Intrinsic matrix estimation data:
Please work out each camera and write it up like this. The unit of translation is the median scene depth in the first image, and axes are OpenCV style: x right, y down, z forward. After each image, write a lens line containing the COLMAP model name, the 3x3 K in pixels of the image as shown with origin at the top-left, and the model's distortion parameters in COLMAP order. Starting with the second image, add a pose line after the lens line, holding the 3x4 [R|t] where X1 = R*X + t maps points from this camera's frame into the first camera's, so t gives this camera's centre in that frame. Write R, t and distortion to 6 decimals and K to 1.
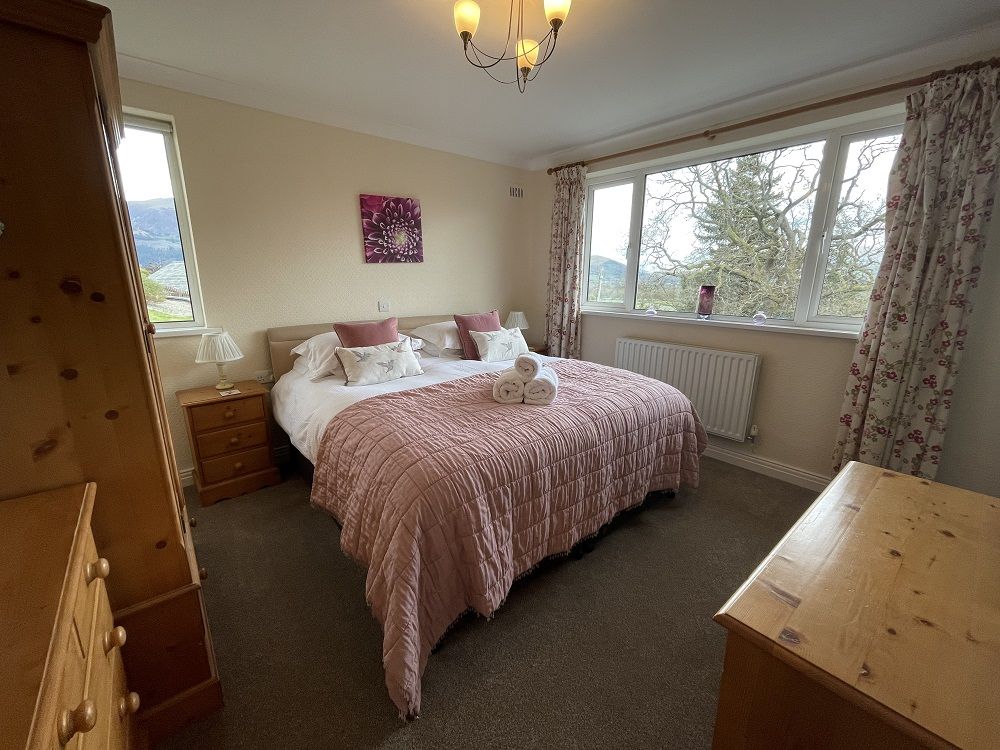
lens RADIAL K [[404.9, 0, 495.4], [0, 404.9, 374.0], [0, 0, 1]] dist [-0.000502, -0.002171]
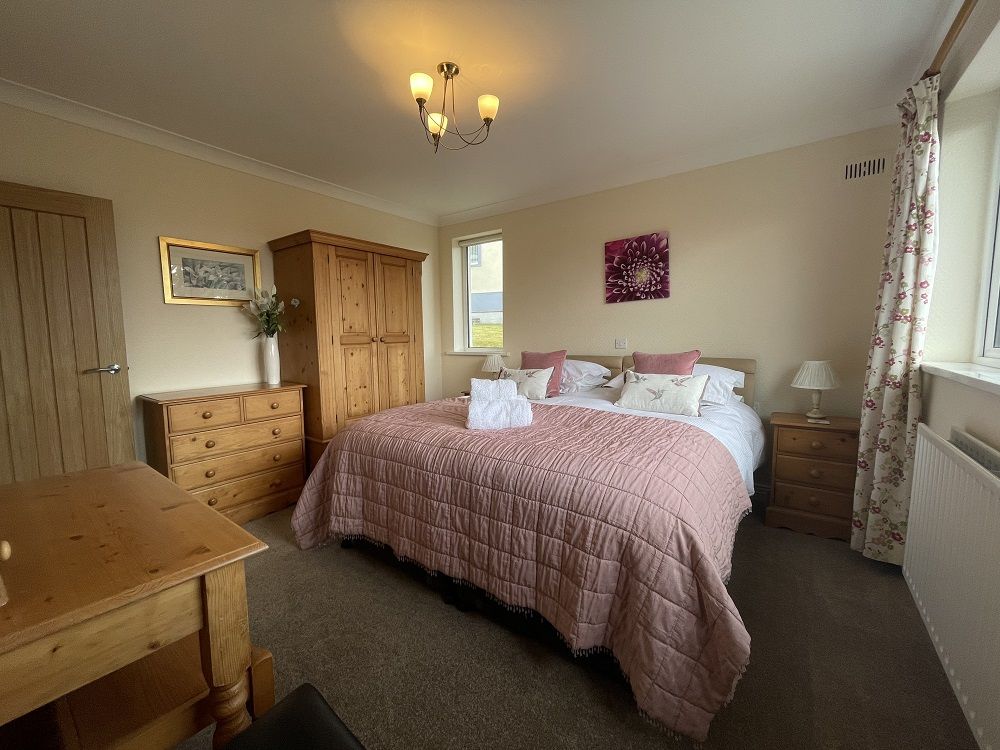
lens RADIAL K [[404.9, 0, 495.4], [0, 404.9, 374.0], [0, 0, 1]] dist [-0.000502, -0.002171]
pose [[0.243511, 0.084763, -0.966187, 0.638776], [-0.213220, 0.976482, 0.031927, -0.059889], [0.946171, 0.198236, 0.255857, 0.463251]]
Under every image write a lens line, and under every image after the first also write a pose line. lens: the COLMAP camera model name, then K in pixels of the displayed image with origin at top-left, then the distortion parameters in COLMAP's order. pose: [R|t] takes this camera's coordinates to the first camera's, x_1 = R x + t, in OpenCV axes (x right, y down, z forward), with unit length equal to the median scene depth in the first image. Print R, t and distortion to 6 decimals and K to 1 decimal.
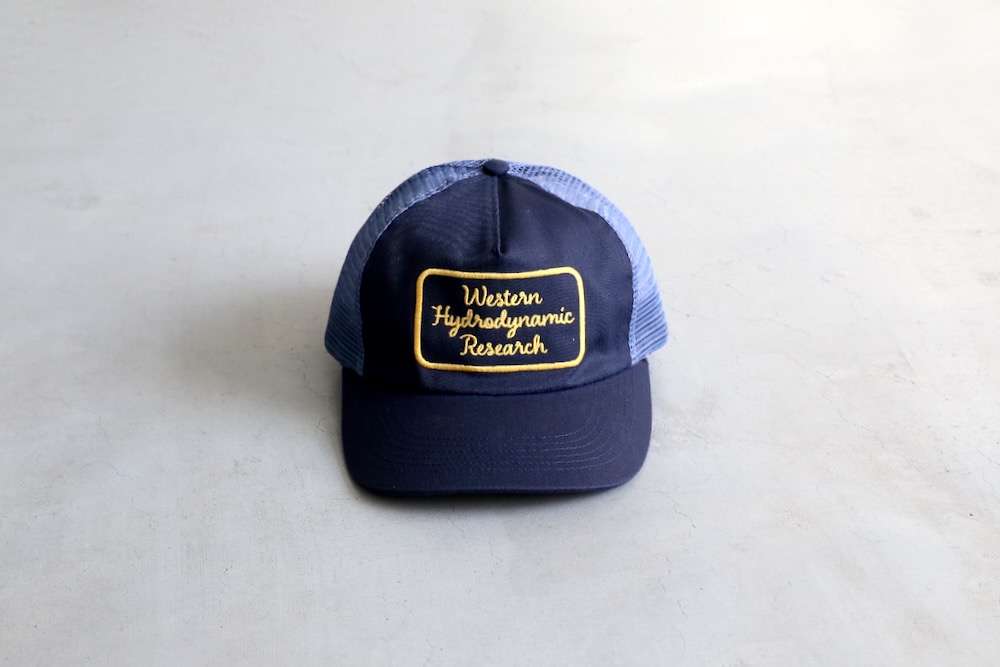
lens RADIAL K [[2210.3, 0, 500.0], [0, 2210.3, 333.5], [0, 0, 1]] dist [-0.000284, -0.001709]
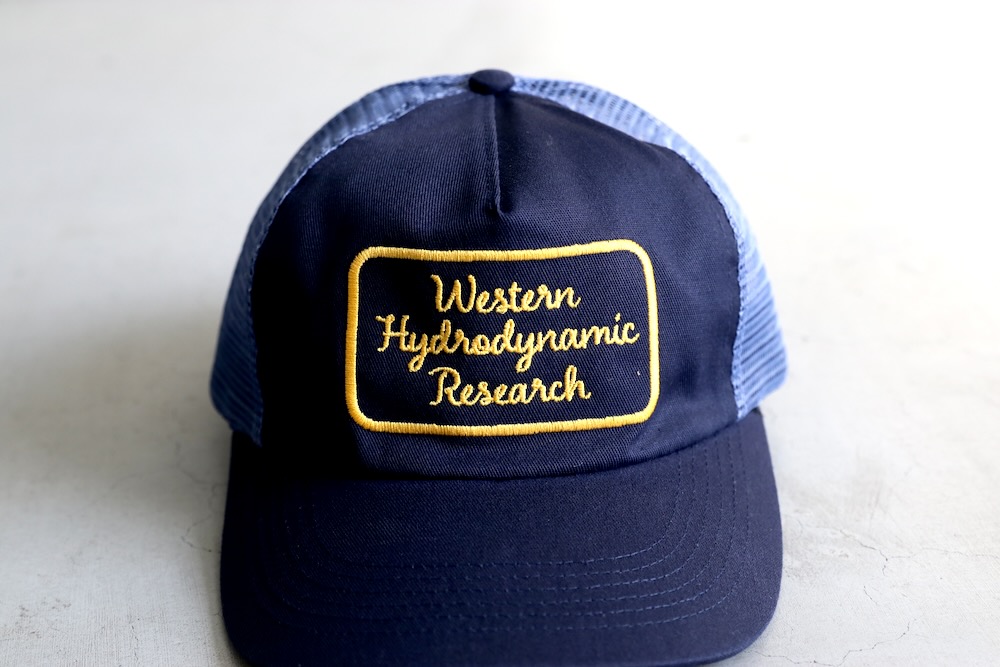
lens RADIAL K [[1742.9, 0, 500.0], [0, 1742.9, 333.5], [0, 0, 1]] dist [-0.019691, -0.013179]
pose [[0.999811, -0.018180, -0.006943, 0.002361], [0.017905, 0.999125, -0.037792, 0.008545], [0.007624, 0.037661, 0.999261, 0.573215]]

About this task: Would you return the entries verbatim, minus any images?

Solution to this task:
Please work out each camera and write it up like this. The unit of translation is the median scene depth in the first image, and axes are OpenCV style: x right, y down, z forward. After each image, write a lens line containing the COLMAP model name, the 3x3 K in pixels of the image as shown with origin at the top-left, and the model's distortion parameters in COLMAP order. Starting with the second image, add a pose line after the lens line, holding the 3x4 [R|t] where X1 = R*X + t maps points from this camera's frame into the first camera's, so t gives this camera's centre in that frame. Write R, t and distortion to 6 decimals and K to 1.
lens RADIAL K [[404.9, 0, 495.4], [0, 404.9, 374.0], [0, 0, 1]] dist [-0.000502, -0.002171]
lens RADIAL K [[404.9, 0, 495.4], [0, 404.9, 374.0], [0, 0, 1]] dist [-0.000502, -0.002171]
pose [[0.243511, 0.084763, -0.966187, 0.638776], [-0.213220, 0.976482, 0.031927, -0.059889], [0.946171, 0.198236, 0.255857, 0.463251]]
Under every image write a lens line, and under every image after the first also write a pose line. lens: the COLMAP camera model name, then K in pixels of the displayed image with origin at top-left, then the distortion parameters in COLMAP's order. pose: [R|t] takes this camera's coordinates to the first camera's, x_1 = R x + t, in OpenCV axes (x right, y down, z forward), with unit length equal to the median scene depth in the first image. Print R, t and distortion to 6 decimals and K to 1 decimal.
lens RADIAL K [[2210.3, 0, 500.0], [0, 2210.3, 333.5], [0, 0, 1]] dist [-0.000284, -0.001709]
lens RADIAL K [[1742.9, 0, 500.0], [0, 1742.9, 333.5], [0, 0, 1]] dist [-0.019691, -0.013179]
pose [[0.999811, -0.018180, -0.006943, 0.002361], [0.017905, 0.999125, -0.037792, 0.008545], [0.007624, 0.037661, 0.999261, 0.573215]]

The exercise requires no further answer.